Because all pupils achieve the same objective (say 80% in a test) teachers have similar achievement expectations for all pupils. This results in higher levels motivation and engagement since no pupil feels inferior.
Work is broken up into modules, and importantly, each pupil can only progress once each module is mastered. The second advantage, therefore, is that Mastery encourages better study habits rather than end of course cramming.
The teacher devotes more time, in class or outside, to those who need more instruction than those who don’t. As a result, a more able pupil may receive less tuition. It could also lead to a class spending more time on particular subjects at the expense of others. Or even the three year GCSE course instead of two.
Singaporean pupils do very well in international rankings for maths. From an early age they appear to have a deeper understanding of maths and number manipulation than their international peers. The reason is due to the method for teaching maths at primary school.

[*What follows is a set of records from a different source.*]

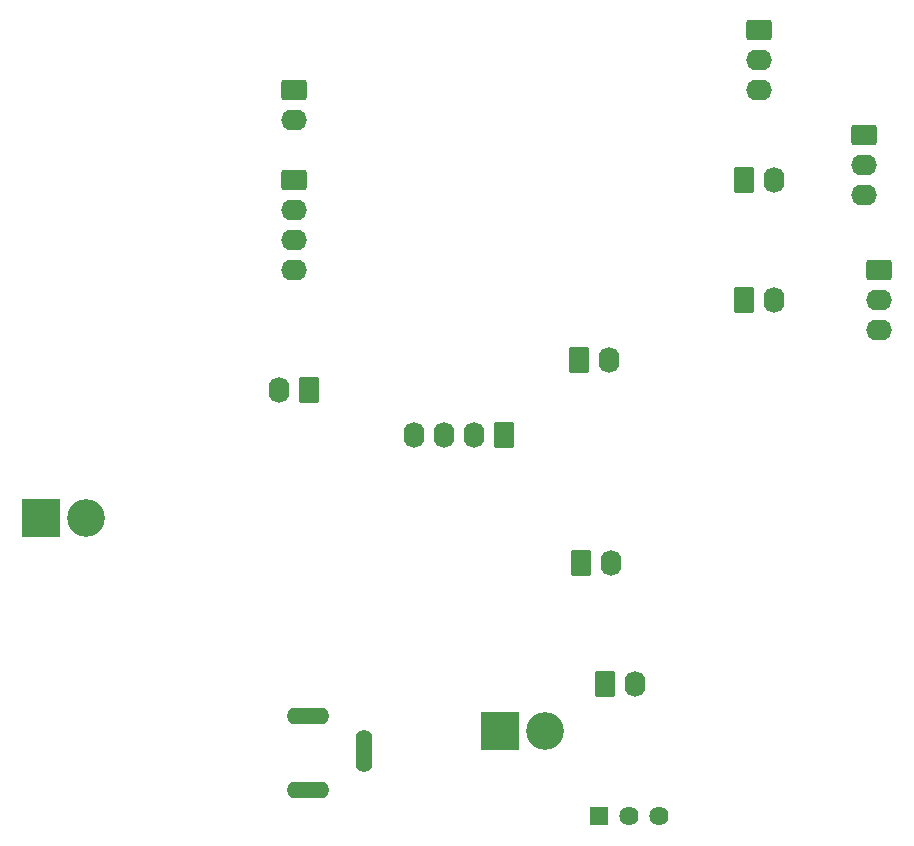
<source format=gbr>
G04 #@! TF.GenerationSoftware,KiCad,Pcbnew,9.0.0*
G04 #@! TF.CreationDate,2025-03-03T16:58:55-06:00*
G04 #@! TF.ProjectId,Group52HeatedBridge,47726f75-7035-4324-9865-617465644272,rev?*
G04 #@! TF.SameCoordinates,Original*
G04 #@! TF.FileFunction,Soldermask,Bot*
G04 #@! TF.FilePolarity,Negative*
%FSLAX46Y46*%
G04 Gerber Fmt 4.6, Leading zero omitted, Abs format (unit mm)*
G04 Created by KiCad (PCBNEW 9.0.0) date 2025-03-03 16:58:55*
%MOMM*%
%LPD*%
G01*
G04 APERTURE LIST*
G04 Aperture macros list*
%AMRoundRect*
0 Rectangle with rounded corners*
0 $1 Rounding radius*
0 $2 $3 $4 $5 $6 $7 $8 $9 X,Y pos of 4 corners*
0 Add a 4 corners polygon primitive as box body*
4,1,4,$2,$3,$4,$5,$6,$7,$8,$9,$2,$3,0*
0 Add four circle primitives for the rounded corners*
1,1,$1+$1,$2,$3*
1,1,$1+$1,$4,$5*
1,1,$1+$1,$6,$7*
1,1,$1+$1,$8,$9*
0 Add four rect primitives between the rounded corners*
20,1,$1+$1,$2,$3,$4,$5,0*
20,1,$1+$1,$4,$5,$6,$7,0*
20,1,$1+$1,$6,$7,$8,$9,0*
20,1,$1+$1,$8,$9,$2,$3,0*%
G04 Aperture macros list end*
%ADD10O,1.400000X3.600000*%
%ADD11O,3.600000X1.400000*%
%ADD12RoundRect,0.250000X-0.845000X0.620000X-0.845000X-0.620000X0.845000X-0.620000X0.845000X0.620000X0*%
%ADD13O,2.190000X1.740000*%
%ADD14RoundRect,0.250000X0.620000X0.845000X-0.620000X0.845000X-0.620000X-0.845000X0.620000X-0.845000X0*%
%ADD15O,1.740000X2.190000*%
%ADD16R,3.200000X3.200000*%
%ADD17O,3.200000X3.200000*%
%ADD18RoundRect,0.250000X-0.620000X-0.845000X0.620000X-0.845000X0.620000X0.845000X-0.620000X0.845000X0*%
%ADD19R,1.625600X1.625600*%
%ADD20C,1.625600*%
G04 APERTURE END LIST*
D10*
G04 #@! TO.C,J11*
X134213000Y-128349000D03*
D11*
X129413000Y-131599000D03*
X129413000Y-125349000D03*
G04 #@! TD*
D12*
G04 #@! TO.C,J2*
X128270000Y-80010000D03*
D13*
X128270000Y-82550000D03*
X128270000Y-85090000D03*
X128270000Y-87630000D03*
G04 #@! TD*
D14*
G04 #@! TO.C,J7*
X129540000Y-97790000D03*
D15*
X127000000Y-97790000D03*
G04 #@! TD*
D12*
G04 #@! TO.C,J3*
X177800000Y-87630000D03*
D13*
X177800000Y-90170000D03*
X177800000Y-92710000D03*
G04 #@! TD*
D16*
G04 #@! TO.C,D1*
X106815000Y-108585000D03*
D17*
X110625000Y-108585000D03*
G04 #@! TD*
D18*
G04 #@! TO.C,J10*
X166370000Y-80010000D03*
D15*
X168910000Y-80010000D03*
G04 #@! TD*
D18*
G04 #@! TO.C,J6*
X166370000Y-90170000D03*
D15*
X168910000Y-90170000D03*
G04 #@! TD*
D12*
G04 #@! TO.C,J4*
X176510000Y-76200000D03*
D13*
X176510000Y-78740000D03*
X176510000Y-81280000D03*
G04 #@! TD*
D12*
G04 #@! TO.C,J8*
X128270000Y-72390000D03*
D13*
X128270000Y-74930000D03*
G04 #@! TD*
D14*
G04 #@! TO.C,J5*
X146050000Y-101600000D03*
D15*
X143510000Y-101600000D03*
X140970000Y-101600000D03*
X138430000Y-101600000D03*
G04 #@! TD*
D19*
G04 #@! TO.C,U3*
X154051000Y-133858000D03*
D20*
X156591000Y-133858000D03*
X159131000Y-133858000D03*
G04 #@! TD*
D18*
G04 #@! TO.C,J13*
X154559000Y-122682000D03*
D15*
X157099000Y-122682000D03*
G04 #@! TD*
D18*
G04 #@! TO.C,J9*
X152400000Y-95250000D03*
D15*
X154940000Y-95250000D03*
G04 #@! TD*
D16*
G04 #@! TO.C,D2*
X145677000Y-126619000D03*
D17*
X149487000Y-126619000D03*
G04 #@! TD*
D12*
G04 #@! TO.C,J1*
X167620000Y-67310000D03*
D13*
X167620000Y-69850000D03*
X167620000Y-72390000D03*
G04 #@! TD*
D18*
G04 #@! TO.C,J14*
X152527000Y-112415000D03*
D15*
X155067000Y-112415000D03*
G04 #@! TD*
M02*

</source>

In Singapore children first learn maths by counting and subtracting objects. Not using numbers and symbols. A “5-3=?” problem is represented as (say) five oranges and physically removing three. The next stage of learning is to use pictures instead of objects for the same problem. Children get used to the idea of a pictoral representation of a physical object. After that, rectangles are drawn around the objects. A longer rectangle represents more objects. And then, numbers and symbols are introduced with the rectangles and objects so that the association is made. The next stage is to start removing, in turn, the drawings and rectangles so that only the numbers and symbols remain.
The theory is that people learn in three stages; by handling real objects, through pictures, and then through symbols. In the West we have jumped straight to the symbols for maths. In Singapore, they take the progression more slowly.
In 2006 Professor Carol Dweck published a book in which she proposed the importance of mental attitude to success. She labelled those who believe that success is down to innate ability as having a “fixed mindset”. Those who believe that success is due to hard work, learning and perseverance as having a “growth mindset”.
A fixed mindset person treats failure as a reflection of their own lack of ability. They will be risk averse. A growth mindset person takes risk and accepts failure as a step in learning and ultimately achieving.
Its more than just a positive attitude, it’s also language. “Well done, you are very clever” is a fixed mindset statement. It suggests an innate ability which a pupil has a measurable amount of. “Well done, you must have worked hard” is a growth mindset statement because it acknowledges success through effort. In a similar way there’s a difference between “You didn’t pass” and “You haven’t passed yet”.
A growth mindset promotes learning and resilience. And its popular with teachers because, if anything else, it promote a positive message. But there’s no evidence its effectiveness, yet.